-------- WORKING DATA --------

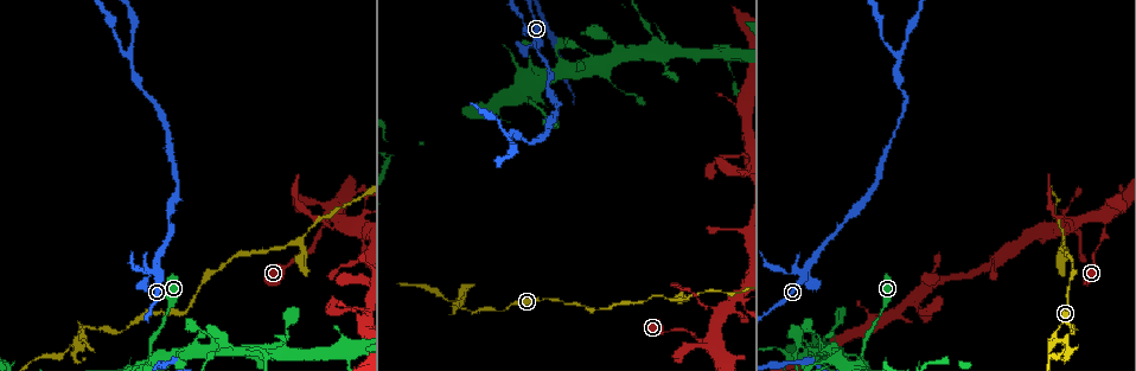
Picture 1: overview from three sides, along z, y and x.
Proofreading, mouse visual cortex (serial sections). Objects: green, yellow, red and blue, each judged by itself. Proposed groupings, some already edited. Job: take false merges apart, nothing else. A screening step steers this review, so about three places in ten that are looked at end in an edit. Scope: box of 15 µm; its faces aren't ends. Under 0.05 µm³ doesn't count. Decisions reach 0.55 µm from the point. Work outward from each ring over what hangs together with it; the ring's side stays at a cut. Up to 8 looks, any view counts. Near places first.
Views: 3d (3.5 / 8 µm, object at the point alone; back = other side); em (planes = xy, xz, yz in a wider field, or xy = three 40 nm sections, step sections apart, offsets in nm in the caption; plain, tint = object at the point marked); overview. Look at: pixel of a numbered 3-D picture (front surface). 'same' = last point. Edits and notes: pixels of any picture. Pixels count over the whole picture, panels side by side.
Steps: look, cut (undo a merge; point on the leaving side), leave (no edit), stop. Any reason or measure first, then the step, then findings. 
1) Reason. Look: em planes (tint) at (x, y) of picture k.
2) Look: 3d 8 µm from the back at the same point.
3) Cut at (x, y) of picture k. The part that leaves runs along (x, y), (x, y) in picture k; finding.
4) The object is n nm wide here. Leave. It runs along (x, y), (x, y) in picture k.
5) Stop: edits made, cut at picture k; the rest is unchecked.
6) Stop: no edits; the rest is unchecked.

Three-way junction. Look: 3d 3.5 µm at (227, 345) of picture 1.

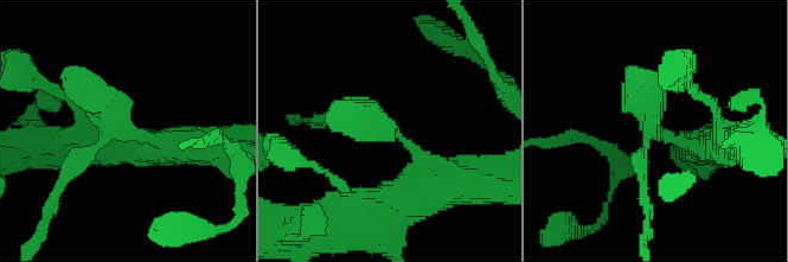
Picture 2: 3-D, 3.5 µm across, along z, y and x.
3 arms meet here; the arms are 150, 250, 400 nm wide. Look: em planes (tint) at (387, 127) of picture 2.

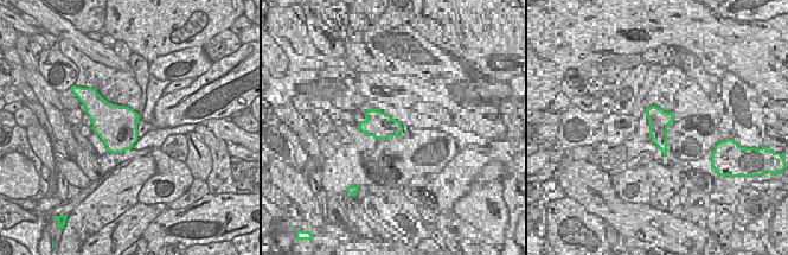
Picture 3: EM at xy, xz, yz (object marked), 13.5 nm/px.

--------

*DIRECTIONS:*
Lines with "runs" in the records: how many are there? Give only the number.

*EXPECTED ANSWER:*
2